:: Task instructions ::
Report the number of lines in the records below that contain the word "paint", and nothing more.

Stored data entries
▶

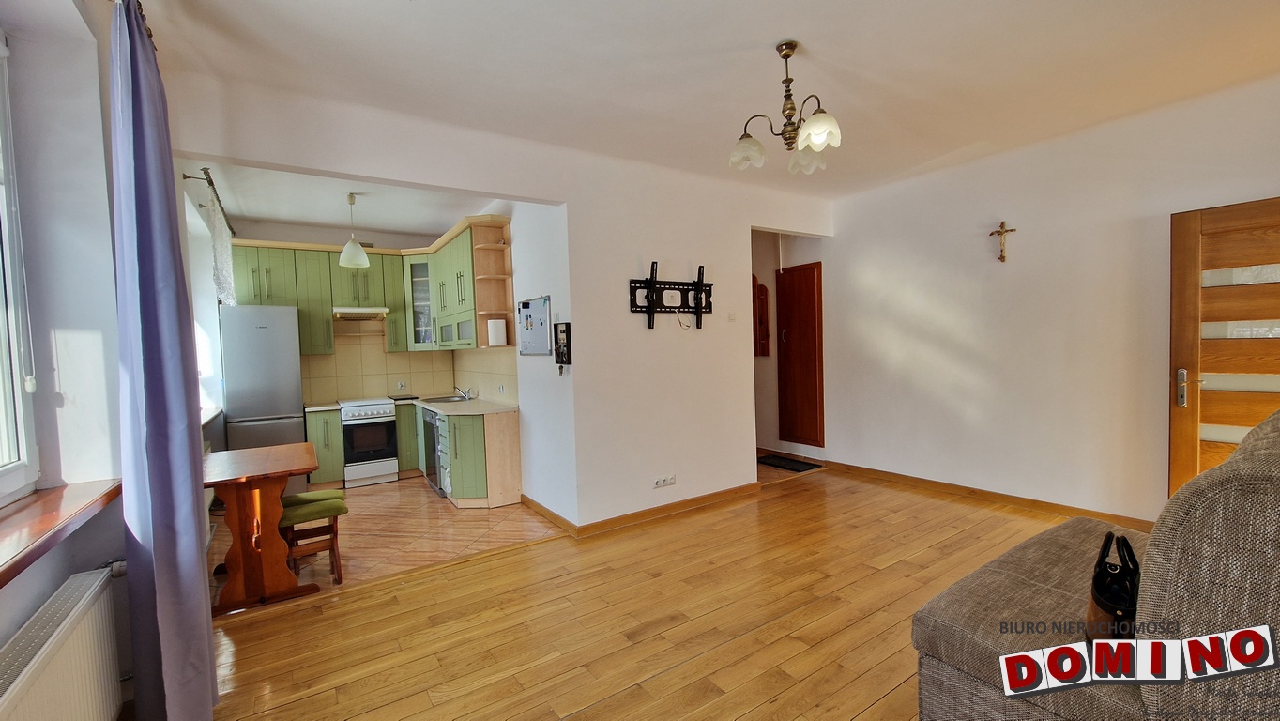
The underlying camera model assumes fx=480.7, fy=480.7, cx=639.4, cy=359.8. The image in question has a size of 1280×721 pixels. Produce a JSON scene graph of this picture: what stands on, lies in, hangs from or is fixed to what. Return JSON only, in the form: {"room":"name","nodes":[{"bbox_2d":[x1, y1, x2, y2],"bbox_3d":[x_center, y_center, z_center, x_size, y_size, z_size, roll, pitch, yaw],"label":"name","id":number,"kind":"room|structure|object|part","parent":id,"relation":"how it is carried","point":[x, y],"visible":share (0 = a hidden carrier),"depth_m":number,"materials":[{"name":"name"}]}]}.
{"room":"living room","nodes":[
{"label":"living room","id":0,"kind":"room"},
{"bbox_2d":[0,0,137,720],"bbox_3d":[-1.721,-0.004,0.999,0.331,2.887,4.960,-3,3,-34],"label":"window wall","id":1,"kind":"structure","parent":0,"point":[33,609],"depth_m":1.75,"materials":[{"name":"white paint"}]},
{"bbox_2d":[0,32,39,503],"bbox_3d":[-1.759,-0.334,0.945,0.136,1.639,1.879,-3,3,-34],"label":"window","id":2,"kind":"structure","parent":1,"relation":"in","point":[3,467],"depth_m":1.67,"materials":[{"name":"white plastic"}]},
{"bbox_2d":[0,477,121,588],"bbox_3d":[-1.730,0.516,1.111,0.291,0.054,1.752,-3,3,-34],"label":"window sill","id":3,"kind":"structure","parent":1,"relation":"attached to","point":[61,499],"depth_m":1.47,"materials":[{"name":"brown wood"}]},
{"bbox_2d":[0,563,124,720],"bbox_3d":[-1.574,1.030,1.185,0.097,0.539,1.263,-3,3,-34],"label":"radiator","id":4,"kind":"object","parent":1,"relation":"attached to","point":[47,644],"visible":1,"depth_m":1.43,"materials":[{"name":"white metal"}]},
{"bbox_2d":[107,0,218,720],"bbox_3d":[-1.740,0.063,1.751,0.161,2.684,0.524,-3,3,-34],"label":"purple curtain","id":5,"kind":"object","parent":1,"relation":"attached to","point":[128,507],"visible":0.99,"depth_m":1.67,"materials":[{"name":"blue fabric"}]},
{"bbox_2d":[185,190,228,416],"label":"kitchen window","id":6,"kind":"structure","parent":1,"relation":"in","point":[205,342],"depth_m":4.44,"materials":[{"name":"white"}]},
{"bbox_2d":[182,167,236,233],"bbox_3d":[-3.752,-1.368,4.234,0.132,0.067,2.000,-3,3,-34],"label":"curtain rod","id":7,"kind":"object","parent":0,"point":[205,170],"visible":0.59,"depth_m":3.81,"materials":[{"name":"metal"}]},
{"bbox_2d":[207,189,235,304],"bbox_3d":[-3.796,-0.936,4.387,0.078,0.888,0.990,-3,3,-34],"label":"lace curtain","id":8,"kind":"object","parent":7,"relation":"hanging from","point":[219,232],"visible":0.67,"depth_m":4.24,"materials":[{"name":"white fabric"}]},
{"bbox_2d":[216,215,457,406],"bbox_3d":[-3.407,-0.082,5.631,2.356,2.871,0.202,-3,3,-34],"label":"kitchen back wall","id":9,"kind":"structure","parent":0,"point":[318,241],"depth_m":5.40,"materials":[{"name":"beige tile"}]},
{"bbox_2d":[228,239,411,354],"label":"upper cabinet","id":10,"kind":"object","parent":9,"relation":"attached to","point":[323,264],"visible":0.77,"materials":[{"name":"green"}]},
{"bbox_2d":[332,305,388,320],"bbox_3d":[-3.117,-0.516,5.354,0.521,0.116,0.473,-3,3,-34],"label":"range hood","id":11,"kind":"object","parent":9,"relation":"attached to","point":[383,310],"visible":0.95,"depth_m":5.20,"materials":[{"name":"metal"}]},
{"bbox_2d":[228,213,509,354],"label":"upper cabinets","id":12,"kind":"object","parent":9,"relation":"attached to","point":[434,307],"visible":0.69,"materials":[{"name":"wood"}]},
{"bbox_2d":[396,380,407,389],"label":"wall socket","id":13,"kind":"object","parent":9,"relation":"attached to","point":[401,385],"visible":0.99,"depth_m":5.85,"materials":[{"name":"white plastic"}]},
{"bbox_2d":[303,336,517,404],"bbox_3d":[-2.558,0.102,5.053,1.831,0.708,1.646,-3,3,-34],"label":"tile backsplash","id":14,"kind":"structure","parent":9,"relation":"attached to","point":[435,385],"depth_m":5.67,"materials":[{"name":"beige tile"}]},
{"bbox_2d":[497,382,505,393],"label":"wall socket","id":15,"kind":"object","parent":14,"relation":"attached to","point":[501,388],"visible":0.98,"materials":[{"name":"white plastic"}]},
{"bbox_2d":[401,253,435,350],"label":"glass cabinet","id":16,"kind":"object","parent":9,"relation":"attached to","point":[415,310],"visible":0.52,"depth_m":5.61,"materials":[{"name":"glass"}]},
{"bbox_2d":[183,158,502,240],"bbox_3d":[-2.658,-1.536,4.458,2.425,0.124,3.062,-3,3,-34],"label":"kitchen ceiling","id":17,"kind":"structure","parent":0,"point":[265,213],"depth_m":4.52,"materials":[{"name":"white paint"}]},
{"bbox_2d":[338,192,369,267],"bbox_3d":[-2.604,-1.180,4.360,0.241,0.644,0.241,-3,3,-34],"label":"pendant lamp","id":18,"kind":"object","parent":17,"relation":"hanging from","point":[348,257],"visible":1,"depth_m":4.31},
{"bbox_2d":[213,476,563,606],"bbox_3d":[-2.321,1.378,4.355,2.573,0.097,3.447,-3,3,-34],"label":"tile floor","id":19,"kind":"structure","parent":0,"point":[375,499],"depth_m":3.68,"materials":[{"name":"tile"}]},
{"bbox_2d":[219,303,305,452],"bbox_3d":[-3.779,0.420,4.902,0.591,1.914,0.642,-3,3,-34],"label":"refrigerator","id":20,"kind":"object","parent":19,"relation":"on","point":[293,403],"visible":0.68,"depth_m":4.64,"materials":[{"name":"silver metal"}]},
{"bbox_2d":[201,441,324,613],"bbox_3d":[-2.394,1.003,3.026,0.673,0.771,0.963,-3,3,-34],"label":"wooden table","id":21,"kind":"object","parent":19,"relation":"on","point":[225,481],"visible":0.86,"depth_m":2.79,"materials":[{"name":"brown wood"}]},
{"bbox_2d":[278,489,346,583],"bbox_3d":[-2.105,1.133,3.083,0.340,0.497,0.386,-3,3,-34],"label":"stool","id":22,"kind":"object","parent":19,"relation":"on","point":[301,513],"visible":0.79,"depth_m":3.00,"materials":[{"name":"brown wood"}]},
{"bbox_2d":[304,407,344,484],"bbox_3d":[-3.386,0.919,5.183,0.301,0.822,0.608,-3,3,-34],"label":"base cabinet","id":23,"kind":"object","parent":19,"relation":"on","point":[320,435],"visible":0.59,"depth_m":4.96,"materials":[{"name":"green"}]},
{"bbox_2d":[336,396,399,485],"bbox_3d":[-3.021,0.879,5.367,0.516,0.887,0.642,-3,3,-34],"label":"stove","id":24,"kind":"object","parent":19,"relation":"on","point":[389,419],"visible":0.91,"depth_m":5.14,"materials":[{"name":"white metal"}]},
{"bbox_2d":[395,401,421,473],"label":"base cabinet","id":25,"kind":"object","parent":19,"relation":"on","point":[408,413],"visible":0.33,"depth_m":5.35,"materials":[{"name":"green wood"}]},
{"bbox_2d":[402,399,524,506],"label":"base cabinet","id":26,"kind":"object","parent":19,"relation":"on","point":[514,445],"visible":0.6,"depth_m":4.28,"materials":[{"name":"wood"}]},
{"bbox_2d":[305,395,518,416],"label":"countertop","id":27,"kind":"structure","parent":26,"relation":"on","point":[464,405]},
{"bbox_2d":[418,394,470,402],"bbox_3d":[-2.137,0.490,5.306,0.450,0.140,0.531,-3,3,-34],"label":"sink","id":28,"kind":"object","parent":27,"relation":"in","point":[434,399],"visible":0.53,"depth_m":5.36,"materials":[{"name":"silver metal"}]},
{"bbox_2d":[453,384,474,399],"bbox_3d":[-1.960,0.345,5.320,0.224,0.150,0.154,-3,3,-34],"label":"tap","id":29,"kind":"object","parent":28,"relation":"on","point":[466,397],"visible":0.99,"depth_m":5.31,"materials":[{"name":"silver metal"}]},
{"bbox_2d":[420,410,444,495],"bbox_3d":[-1.895,0.902,4.971,0.580,0.796,0.599,-3,3,-34],"label":"dishwasher","id":30,"kind":"object","parent":26,"relation":"in","point":[432,442],"visible":0.28,"depth_m":4.76,"materials":[{"name":"silver metal"}]},
{"bbox_2d":[162,71,836,528],"bbox_3d":[-0.179,-0.129,3.743,4.822,2.805,0.140,-3,3,-34],"label":"partition wall","id":31,"kind":"structure","parent":0,"point":[737,225],"depth_m":3.70,"materials":[{"name":"white paint"}]},
{"bbox_2d":[550,480,762,536],"bbox_3d":[0.201,1.208,4.151,1.833,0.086,0.599,-3,3,-34],"label":"baseboard","id":32,"kind":"structure","parent":31,"relation":"attached to","point":[741,488],"depth_m":3.91,"materials":[{"name":"brown wood"}]},
{"bbox_2d":[652,473,676,487],"bbox_3d":[0.199,0.973,3.867,0.198,0.082,0.019,-3,3,-34],"label":"wall socket","id":33,"kind":"object","parent":31,"relation":"attached to","point":[662,479],"visible":0.98,"depth_m":3.86,"materials":[{"name":"white plastic"}]},
{"bbox_2d":[628,261,713,328],"bbox_3d":[0.281,-0.505,3.876,0.814,0.504,0.098,-3,3,-34],"label":"tv wall mount","id":34,"kind":"object","parent":31,"relation":"attached to","point":[697,305],"visible":1,"depth_m":3.87,"materials":[{"name":"black metal"}]},
{"bbox_2d":[727,311,736,320],"bbox_3d":[0.820,-0.382,4.274,0.068,0.083,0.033,-3,3,-34],"label":"light switch","id":35,"kind":"object","parent":31,"relation":"attached to","point":[732,316],"visible":0.97,"depth_m":4.27,"materials":[{"name":"white plastic"}]},
{"bbox_2d":[458,198,571,520],"bbox_3d":[-1.502,-0.141,5.057,0.171,2.859,3.385,-3,3,-34],"label":"kitchen side wall","id":36,"kind":"structure","parent":0,"point":[547,252],"depth_m":3.99,"materials":[{"name":"white paint"}]},
{"bbox_2d":[467,214,515,346],"bbox_3d":[-1.370,-0.704,4.445,0.308,1.157,0.252,-3,3,-34],"label":"open shelf","id":37,"kind":"object","parent":36,"relation":"attached to","point":[492,278],"visible":0.79,"depth_m":4.47,"materials":[{"name":"brown wood"}]},
{"bbox_2d":[487,318,506,346],"bbox_3d":[-1.316,-0.255,4.417,0.141,0.243,0.145,-3,3,-34],"label":"paper towel roll","id":38,"kind":"object","parent":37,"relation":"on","point":[494,340],"visible":0.99,"depth_m":4.36,"materials":[{"name":"white paper"}]},
{"bbox_2d":[517,294,550,355],"bbox_3d":[-0.893,-0.281,3.994,0.030,0.475,0.594,-3,3,-34],"label":"whiteboard","id":39,"kind":"object","parent":36,"relation":"attached to","point":[528,303],"visible":0.99,"depth_m":3.96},
{"bbox_2d":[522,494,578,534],"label":"baseboard","id":40,"kind":"structure","parent":36,"relation":"attached to","point":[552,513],"depth_m":3.90,"materials":[{"name":"brown wood"}]},
{"bbox_2d":[553,321,572,366],"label":"key holder","id":41,"kind":"object","parent":36,"relation":"attached to","point":[561,330],"visible":0.99,"depth_m":3.58,"materials":[{"name":"black"}]},
{"bbox_2d":[199,467,1108,720],"bbox_3d":[1.171,1.337,1.897,5.951,0.100,5.101,-3,3,-34],"label":"wooden floor","id":42,"kind":"structure","parent":0,"point":[517,559],"depth_m":2.40,"materials":[{"name":"brown wood"}]},
{"bbox_2d":[757,453,819,471],"bbox_3d":[1.638,1.166,5.457,0.381,0.013,0.647,-3,3,-34],"label":"doormat","id":43,"kind":"object","parent":42,"relation":"on","point":[769,458],"visible":0.97,"depth_m":5.42,"materials":[{"name":"black carpet"}]},
{"bbox_2d":[910,408,1279,720],"bbox_3d":[1.791,0.695,1.429,1.935,1.060,1.160,-3,3,-34],"label":"sofa","id":44,"kind":"object","parent":42,"relation":"on","point":[1276,580],"visible":0.97,"depth_m":1.23,"materials":[{"name":"fabric"}]},
{"bbox_2d":[1084,530,1141,640],"bbox_3d":[1.379,0.672,1.390,0.141,0.305,0.334,0,3,41],"label":"handbag","id":45,"kind":"object","parent":44,"relation":"on","point":[1100,604],"visible":0.69,"depth_m":1.36,"materials":[{"name":"black leather"}]},
{"bbox_2d":[135,0,1279,198],"bbox_3d":[0.950,-1.570,2.114,5.674,0.134,5.198,-3,3,-34],"label":"ceiling","id":46,"kind":"structure","parent":0,"point":[785,28],"depth_m":2.50,"materials":[{"name":"white paint"}]},
{"bbox_2d":[729,41,842,175],"bbox_3d":[0.733,-1.244,2.380,0.528,0.561,0.541,-3,3,-34],"label":"chandelier","id":47,"kind":"object","parent":46,"relation":"hanging from","point":[809,127],"visible":1,"depth_m":2.34,"materials":[{"name":"metal"}]},
{"bbox_3d":[0.544,-1.057,2.441,0.173,0.133,0.172,-3,3,-34],"label":"glass shade","id":48,"kind":"part","parent":47,"relation":"part of","materials":[{"name":"white glass"}]},
{"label":"shade","id":49,"kind":"part","parent":47,"relation":"part of","materials":[{"name":"white glass"}]},
{"bbox_3d":[0.810,-1.054,2.211,0.169,0.138,0.169,-3,3,-34],"label":"shade","id":50,"kind":"part","parent":47,"relation":"part of","materials":[{"name":"white glass"}]},
{"bbox_2d":[752,229,829,460],"bbox_3d":[1.577,-0.241,5.903,0.705,2.760,1.744,-3,3,-34],"label":"hallway wall","id":51,"kind":"structure","parent":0,"point":[760,273],"depth_m":5.82,"materials":[{"name":"paint"}]},
{"bbox_2d":[752,275,769,357],"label":"coat rack","id":52,"kind":"object","parent":51,"relation":"attached to","point":[762,300],"visible":0.7,"depth_m":5.82,"materials":[{"name":"brown wood"}]},
{"bbox_2d":[775,260,823,448],"bbox_3d":[1.811,-0.037,5.509,0.099,2.063,0.689,-3,3,-34],"label":"hallway door","id":53,"kind":"structure","parent":51,"relation":"in","point":[790,275],"depth_m":5.46,"materials":[{"name":"brown wood"}]},
{"bbox_2d":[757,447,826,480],"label":"hallway floor","id":54,"kind":"structure","parent":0,"point":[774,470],"depth_m":5.14,"materials":[{"name":"brown"}]},
{"bbox_2d":[821,74,1279,526],"bbox_3d":[3.198,-0.234,3.618,0.172,2.819,4.295,-3,3,-34],"label":"right wall","id":55,"kind":"structure","parent":0,"point":[1019,227],"depth_m":3.70,"materials":[{"name":"white paint"}]},
{"bbox_2d":[822,459,1156,529],"bbox_3d":[3.019,1.126,3.811,0.018,0.087,3.706,-3,3,-34],"label":"baseboard","id":56,"kind":"structure","parent":55,"relation":"attached to","point":[940,486],"depth_m":3.93,"materials":[{"name":"brown wood"}]},
{"bbox_2d":[989,219,1017,261],"bbox_3d":[2.866,-0.933,3.800,0.054,0.330,0.188,-3,3,-34],"label":"crucifix","id":57,"kind":"object","parent":55,"relation":"attached to","point":[1000,232],"visible":0.99,"depth_m":3.79,"materials":[{"name":"brown wood"}]},
{"bbox_2d":[1168,195,1279,501],"bbox_3d":[3.674,0.132,2.659,0.131,2.090,0.982,-3,3,-34],"label":"wooden door","id":58,"kind":"structure","parent":55,"relation":"in","point":[1191,264],"depth_m":2.91,"materials":[{"name":"brown wood"}]},
{"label":"door handle","id":59,"kind":"part","parent":58,"relation":"part of","materials":[{"name":"silver metal"}]}
]}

◀

:: Task answer ::
7